At his rally in Tulsa on Saturday night, Trump said the virus, which originated in Wuhan, China, has “more names than any disease in history.”
“I can name ‘Kung flu,’” Trump said to cheers from a partially filled arena. “I can name 19 different versions of names.”
At the same rally, Trump told supporters that he asked to slow down coronavirus testing in the United States in order to halt the country’s mounting COVID-19 case count.
“When you do testing to that extent, you’re going to find more people. You’re going to find more cases!” Trump exclaimed. “So I said to my people, ‘Slow the testing down, please!’”
McEnany said he was making a joke at the expense of the media, which, she claimed, fails to qualify reports about rising coronavirus cases by noting the increase in testing. But in several states that are driving the surge in cases, including Texas, Florida and Arizona, the prevalence of positive test results has been steady or increasing — meaning that the caseload rise is not merely an artifact.
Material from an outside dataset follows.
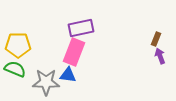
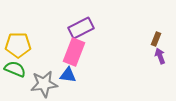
purple rectangle: rotated 15 degrees counterclockwise
gray star: moved 2 px left, 2 px down; rotated 8 degrees counterclockwise
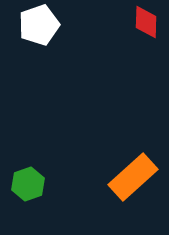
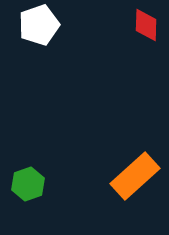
red diamond: moved 3 px down
orange rectangle: moved 2 px right, 1 px up
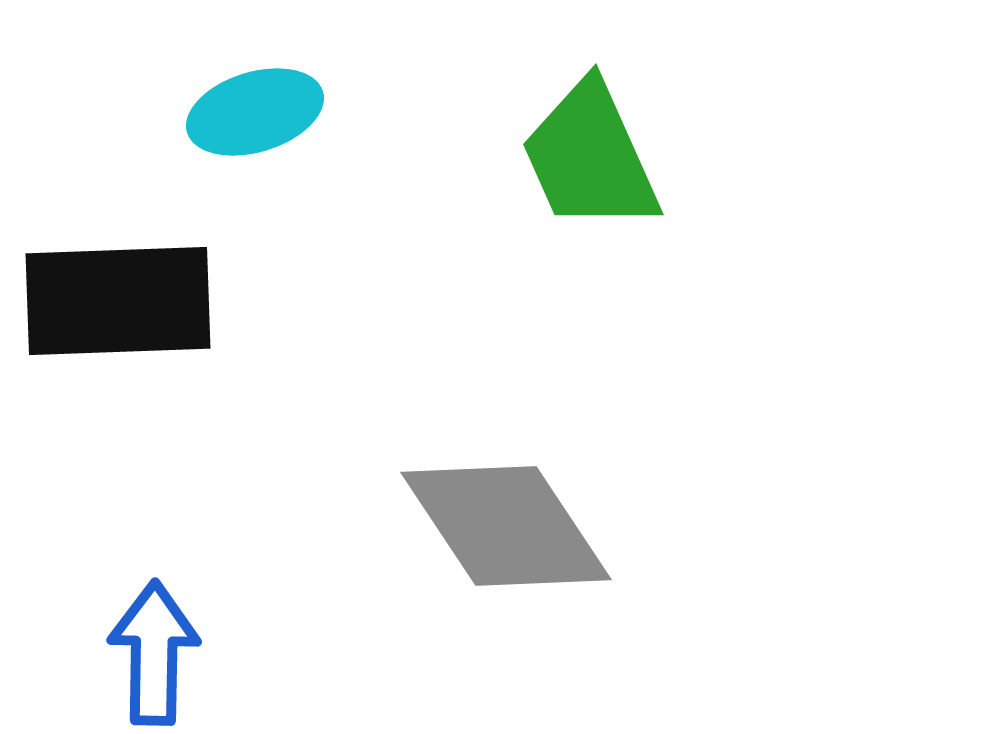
Back in March, White House counselor Kellyanne Conway called the term “kung flu” “highly offensive” after a report that an unnamed White House staffer had used the phrase.
“Of course it’s wrong,” Conway told reporters. “That’s highly offensive. I’d like to know who it is.”
McEnany did not answer when asked if Conway was wrong to be offended.
Asked whether Trump regretted using the phrase, the press secretary said he did not.
“The president never regrets putting the onus back on China,” she said. “The president does not believe it’s offensive.”